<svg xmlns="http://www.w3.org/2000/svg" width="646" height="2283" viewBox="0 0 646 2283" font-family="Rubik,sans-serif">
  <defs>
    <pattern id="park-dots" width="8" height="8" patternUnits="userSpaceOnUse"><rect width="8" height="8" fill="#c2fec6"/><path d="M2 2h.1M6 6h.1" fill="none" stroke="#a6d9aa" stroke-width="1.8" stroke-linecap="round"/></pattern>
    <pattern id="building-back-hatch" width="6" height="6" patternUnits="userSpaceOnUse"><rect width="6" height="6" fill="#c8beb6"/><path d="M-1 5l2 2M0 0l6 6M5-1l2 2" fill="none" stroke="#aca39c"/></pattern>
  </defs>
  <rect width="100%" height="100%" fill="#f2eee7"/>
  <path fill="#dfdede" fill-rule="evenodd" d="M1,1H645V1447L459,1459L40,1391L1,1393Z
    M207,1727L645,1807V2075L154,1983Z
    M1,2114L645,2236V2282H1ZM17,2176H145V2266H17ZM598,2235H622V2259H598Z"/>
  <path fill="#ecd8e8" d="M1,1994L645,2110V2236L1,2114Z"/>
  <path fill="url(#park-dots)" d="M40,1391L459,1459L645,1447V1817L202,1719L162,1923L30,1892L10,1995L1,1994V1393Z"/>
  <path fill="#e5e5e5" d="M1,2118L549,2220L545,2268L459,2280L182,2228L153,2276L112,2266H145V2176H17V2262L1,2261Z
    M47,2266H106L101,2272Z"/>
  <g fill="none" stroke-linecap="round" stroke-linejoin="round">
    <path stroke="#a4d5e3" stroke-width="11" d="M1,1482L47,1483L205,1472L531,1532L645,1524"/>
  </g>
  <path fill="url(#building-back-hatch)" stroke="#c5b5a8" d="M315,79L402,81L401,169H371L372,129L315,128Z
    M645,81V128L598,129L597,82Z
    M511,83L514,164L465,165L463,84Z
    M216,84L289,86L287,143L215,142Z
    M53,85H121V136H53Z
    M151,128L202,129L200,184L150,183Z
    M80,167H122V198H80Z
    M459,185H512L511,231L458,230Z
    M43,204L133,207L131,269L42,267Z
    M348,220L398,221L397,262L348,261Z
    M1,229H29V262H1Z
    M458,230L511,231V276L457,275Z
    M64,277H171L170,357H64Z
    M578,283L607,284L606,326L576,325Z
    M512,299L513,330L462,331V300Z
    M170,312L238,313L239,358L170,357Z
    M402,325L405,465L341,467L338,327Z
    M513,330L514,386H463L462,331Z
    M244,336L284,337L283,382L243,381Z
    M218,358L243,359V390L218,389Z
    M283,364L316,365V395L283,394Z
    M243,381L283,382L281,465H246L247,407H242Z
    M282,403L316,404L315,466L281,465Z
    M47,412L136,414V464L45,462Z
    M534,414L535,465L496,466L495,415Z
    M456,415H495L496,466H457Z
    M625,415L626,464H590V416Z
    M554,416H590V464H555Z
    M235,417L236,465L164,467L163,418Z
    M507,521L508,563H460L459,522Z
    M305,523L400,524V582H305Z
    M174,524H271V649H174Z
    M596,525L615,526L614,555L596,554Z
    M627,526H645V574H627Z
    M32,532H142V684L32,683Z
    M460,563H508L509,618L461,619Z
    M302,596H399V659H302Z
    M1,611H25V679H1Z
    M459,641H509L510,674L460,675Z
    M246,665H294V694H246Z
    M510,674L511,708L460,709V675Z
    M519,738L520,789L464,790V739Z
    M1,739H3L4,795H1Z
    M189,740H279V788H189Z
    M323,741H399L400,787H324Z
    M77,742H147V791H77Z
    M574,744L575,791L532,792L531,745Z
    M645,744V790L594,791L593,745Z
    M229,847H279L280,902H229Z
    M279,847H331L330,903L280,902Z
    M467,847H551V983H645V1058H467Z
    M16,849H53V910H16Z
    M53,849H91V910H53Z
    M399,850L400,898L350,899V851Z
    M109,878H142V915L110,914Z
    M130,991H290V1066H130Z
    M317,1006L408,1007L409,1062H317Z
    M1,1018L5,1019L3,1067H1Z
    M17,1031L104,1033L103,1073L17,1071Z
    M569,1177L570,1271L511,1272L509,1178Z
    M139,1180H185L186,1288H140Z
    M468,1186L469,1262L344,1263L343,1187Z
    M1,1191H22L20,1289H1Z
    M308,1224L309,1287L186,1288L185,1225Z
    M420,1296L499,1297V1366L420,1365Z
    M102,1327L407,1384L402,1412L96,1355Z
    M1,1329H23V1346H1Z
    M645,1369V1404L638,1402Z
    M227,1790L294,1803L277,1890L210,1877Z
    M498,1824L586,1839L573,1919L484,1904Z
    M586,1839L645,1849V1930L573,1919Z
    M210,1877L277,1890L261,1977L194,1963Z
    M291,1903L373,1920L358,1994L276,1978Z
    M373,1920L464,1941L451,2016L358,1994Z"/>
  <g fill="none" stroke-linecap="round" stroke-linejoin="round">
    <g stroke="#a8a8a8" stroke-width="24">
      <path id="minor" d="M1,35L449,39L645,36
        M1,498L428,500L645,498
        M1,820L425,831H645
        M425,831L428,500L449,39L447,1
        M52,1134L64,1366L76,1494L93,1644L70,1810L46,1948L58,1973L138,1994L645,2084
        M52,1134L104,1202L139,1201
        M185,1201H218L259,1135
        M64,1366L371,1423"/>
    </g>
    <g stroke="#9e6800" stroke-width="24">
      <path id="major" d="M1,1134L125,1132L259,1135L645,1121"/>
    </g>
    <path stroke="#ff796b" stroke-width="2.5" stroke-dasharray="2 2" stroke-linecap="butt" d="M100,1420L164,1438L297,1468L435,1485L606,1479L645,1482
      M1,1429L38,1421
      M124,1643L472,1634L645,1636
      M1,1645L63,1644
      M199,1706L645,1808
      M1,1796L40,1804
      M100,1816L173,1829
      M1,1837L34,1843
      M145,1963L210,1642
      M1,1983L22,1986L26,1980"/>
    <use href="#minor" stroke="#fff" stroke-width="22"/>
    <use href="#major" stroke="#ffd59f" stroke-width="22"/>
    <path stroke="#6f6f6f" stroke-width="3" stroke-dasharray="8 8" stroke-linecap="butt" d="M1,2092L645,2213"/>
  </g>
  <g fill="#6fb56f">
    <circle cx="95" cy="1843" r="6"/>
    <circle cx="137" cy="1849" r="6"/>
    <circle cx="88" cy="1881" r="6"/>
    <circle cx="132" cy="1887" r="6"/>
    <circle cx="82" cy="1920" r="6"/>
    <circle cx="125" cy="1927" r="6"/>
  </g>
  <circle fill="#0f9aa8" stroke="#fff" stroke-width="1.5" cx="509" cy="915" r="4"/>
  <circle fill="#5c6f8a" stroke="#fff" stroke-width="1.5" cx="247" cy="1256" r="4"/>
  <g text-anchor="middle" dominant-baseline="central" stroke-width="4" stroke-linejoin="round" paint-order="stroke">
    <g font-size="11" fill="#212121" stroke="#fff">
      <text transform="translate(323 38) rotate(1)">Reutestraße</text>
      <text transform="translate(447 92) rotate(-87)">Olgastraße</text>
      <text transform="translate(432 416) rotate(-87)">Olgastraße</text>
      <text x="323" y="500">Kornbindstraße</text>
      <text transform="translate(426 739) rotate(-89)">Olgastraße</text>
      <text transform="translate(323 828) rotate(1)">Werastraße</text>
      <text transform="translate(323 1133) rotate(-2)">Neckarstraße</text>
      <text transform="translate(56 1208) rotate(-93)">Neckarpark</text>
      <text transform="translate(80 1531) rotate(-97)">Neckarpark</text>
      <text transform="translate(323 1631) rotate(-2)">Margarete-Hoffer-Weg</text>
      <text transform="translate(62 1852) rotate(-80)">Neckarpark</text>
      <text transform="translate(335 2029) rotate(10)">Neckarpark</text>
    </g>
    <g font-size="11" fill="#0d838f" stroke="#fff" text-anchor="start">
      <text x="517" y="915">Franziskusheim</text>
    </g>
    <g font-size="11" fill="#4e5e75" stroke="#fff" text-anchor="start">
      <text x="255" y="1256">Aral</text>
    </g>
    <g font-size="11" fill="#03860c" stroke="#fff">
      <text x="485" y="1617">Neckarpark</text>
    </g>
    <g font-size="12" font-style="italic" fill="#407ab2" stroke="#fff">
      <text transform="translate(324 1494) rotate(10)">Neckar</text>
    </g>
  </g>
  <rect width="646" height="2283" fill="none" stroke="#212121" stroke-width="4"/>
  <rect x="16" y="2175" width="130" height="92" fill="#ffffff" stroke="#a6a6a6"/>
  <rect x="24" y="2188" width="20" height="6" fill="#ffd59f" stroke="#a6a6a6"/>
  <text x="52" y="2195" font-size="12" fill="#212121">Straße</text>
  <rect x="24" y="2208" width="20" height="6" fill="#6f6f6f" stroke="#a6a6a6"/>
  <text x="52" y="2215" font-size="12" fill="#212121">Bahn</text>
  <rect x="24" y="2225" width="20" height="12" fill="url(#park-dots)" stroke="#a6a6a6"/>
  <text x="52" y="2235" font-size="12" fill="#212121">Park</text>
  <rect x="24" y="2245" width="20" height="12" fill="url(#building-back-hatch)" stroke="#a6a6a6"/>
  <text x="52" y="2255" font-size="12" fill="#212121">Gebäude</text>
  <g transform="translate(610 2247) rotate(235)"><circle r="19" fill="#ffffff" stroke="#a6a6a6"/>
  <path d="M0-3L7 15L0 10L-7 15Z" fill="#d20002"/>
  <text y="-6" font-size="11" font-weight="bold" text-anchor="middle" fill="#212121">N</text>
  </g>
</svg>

------------------------------

● Requirement
Print the lines above from the one with "M189,740H279V788H189Z" through the one with "M210,1877L277,1890L261,1977L194,1963Z", both included, exactly as written and nothing more.

● Answer to the exercise
    M189,740H279V788H189Z
    M323,741H399L400,787H324Z
    M77,742H147V791H77Z
    M574,744L575,791L532,792L531,745Z
    M645,744V790L594,791L593,745Z
    M229,847H279L280,902H229Z
    M279,847H331L330,903L280,902Z
    M467,847H551V983H645V1058H467Z
    M16,849H53V910H16Z
    M53,849H91V910H53Z
    M399,850L400,898L350,899V851Z
    M109,878H142V915L110,914Z
    M130,991H290V1066H130Z
    M317,1006L408,1007L409,1062H317Z
    M1,1018L5,1019L3,1067H1Z
    M17,1031L104,1033L103,1073L17,1071Z
    M569,1177L570,1271L511,1272L509,1178Z
    M139,1180H185L186,1288H140Z
    M468,1186L469,1262L344,1263L343,1187Z
    M1,1191H22L20,1289H1Z
    M308,1224L309,1287L186,1288L185,1225Z
    M420,1296L499,1297V1366L420,1365Z
    M102,1327L407,1384L402,1412L96,1355Z
    M1,1329H23V1346H1Z
    M645,1369V1404L638,1402Z
    M227,1790L294,1803L277,1890L210,1877Z
    M498,1824L586,1839L573,1919L484,1904Z
    M586,1839L645,1849V1930L573,1919Z
    M210,1877L277,1890L261,1977L194,1963Z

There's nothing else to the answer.